By Alex Calderwood.
From algorithms that design flight paths for drones to record videos of a scene, to a 360° camera technology that helps a photographer find the best placement for their camera and lights, Brown has long supported work that makes complex storytelling tools easier to use. Among the 2018-19 Magic Grants are a number of such projects that help “non-experts” perform creative tasks, or explore entirely new forms of expression — Artistic Vision, Neverending 360, and Dynamic Brushes.
Artistic Vision
With smartphones and social media, amateur photography is everywhere — everywhere, all the time. Yet, shooting high-quality pictures is an art that still requires devotion, talent, and education to fully master. While post-processing tools like Photoshop can improve an image by adjusting the exposure or smudging out clutter in the background, the project Artistic Vision provides creative insights into a photo’s composition before its taken.
Stanford PhD student Jane E and postdoctoral research scholar Ohad Fried are working on a two separate overlays in a camera’s viewfinder aimed at different aspects of photo composition. The first is a tool for aligning objects in the frame, which work like the indicators in PowerPoint or Adobe Illustrator that provide object alignment hints. This is sort of an extension to the overlays that some cameras provide which divide the frame according to the “rule-of-thirds” for more aesthetic shots. The algorithm they are working on picks out objects that are good candidates for aligning, and then displays lines that assist in that alignment.
The second project by E and Fried is in a more prototypical state, but is even more ambitious. The idea behind it is to encourage the photographer to remove clutter from the image while lining up the shot.

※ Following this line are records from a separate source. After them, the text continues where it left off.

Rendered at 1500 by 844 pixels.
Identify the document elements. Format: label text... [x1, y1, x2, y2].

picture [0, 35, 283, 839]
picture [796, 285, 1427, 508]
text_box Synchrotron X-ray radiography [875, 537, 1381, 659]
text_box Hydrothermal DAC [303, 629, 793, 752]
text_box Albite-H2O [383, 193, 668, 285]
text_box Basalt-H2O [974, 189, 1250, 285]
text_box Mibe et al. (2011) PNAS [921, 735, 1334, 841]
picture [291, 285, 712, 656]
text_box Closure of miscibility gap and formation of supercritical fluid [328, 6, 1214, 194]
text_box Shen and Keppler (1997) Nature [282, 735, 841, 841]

It works by displaying an abstract version of the image (think geometrical shapes—squares and circles) that bring attention to the extraneous objects in the background or at the edges of the frame. Studies with the prototype showed that users realize that for instance, “there are a bunch of bikes in the background”, and adjust the shot, according to E.
E says that at a high level they are interested in designing camera interfaces that can give better feedback. Eventually, the team hopes that their work will be able to address even higher-level aspects of photography: not just composition, but tools that can help users understand how to use an image to tell a story or create a mood. She admits that she doesn’t know yet what such a tool would look like, but that studying these questions will advance research in human-computer interaction and help novice and master photographers alike.
Neverending 360
The past four years have seen an explosion of technologies supporting the creation of 360-degree video, from new omnidirectional camera rigs to 360-degree streaming services on platforms like YouTube and the New York Times. This technology promises to increase viewers’ immersion into recorded video, giving them a heightened sense of place and the freedom to focus on what catches their attention within the recording. The technology has demonstrated its usefulness for journalism, transporting viewers into active warzones and simulations of solitary confinement.
But as anyone who has watched a few 360-degree videos can attest, the freedom of being able to change your perspective at any point can be disorienting and confusing: the action in the video continues despite where you are looking, so that important events might take place behind or above you, or elsewhere outside your field of vision. Because directors have less control of what their audience sees, each viewer’s experience is slightly different.
Neverending 360 is Stanford PhD student Sean Liu’s attempt to solve this problem of direction. For the project, her team built a 360-degree video editor that allows authors to specify “visual triggers” which deploy when an important event is approaching in the video and the viewer is looking elsewhere. When attention shifts back to the action area, the video resumes. Their goal is to deliver an authoring tool that will “ensure coherent storytelling” says Liu. The tool allows authors to define these contextual play/pause events, blurring traditional lines of interactivity and ensuring that the experience can be followed as a clear, linear piece of storytelling.
Dynamic Brushes
Jennifer Jacobs, a Brown Institute Postdoctoral Fellow, is working on computational drawing tools for visual artists. Her work, in addition to its artistic ambitions, has applications in Computer Aided Design (CAD) systems that assist digital fabrication, automated manufacturing, and animation: domains in which artists will benefit by an increased ability to define the “algorithmic processes” behind the design.
One of her projects, Dynamic Brushes, is a hybrid between a stylus-based drawing interface and a symbolic programming language — artists design algorithms that transform how gestures they make with their stylus get drawn to the screen, while also providing a canvas that interacts with their input.
The project builds on a rich legacy of programming interfaces designed to assist artistic practices. For example, the Java-based language Processing is based on the notion of a “sketch” that draws to a display region or canvas — creating a graphical composition is like traditional programming. Instead, Jacobs says Dynamic Brushes’ interface is most similar to Max/MSP, a “visual programming language” for audio processing and music composition. It uses a graphical representation of algorithms rather than the “literate programming” paradigm of languages like Processing, that produce graphical effects with words and grammar.
When describing how artists might use Dynamic Brushes, Jacobs stresses that she is working from the model of building creative tooling, as opposed to a collaborator model, “where both entities are on equal terms but have different abilities”, or an apprentice model, “where the human is telling the computer what to do.”
Jacobs’ work won CHI’s best paper award in 2018.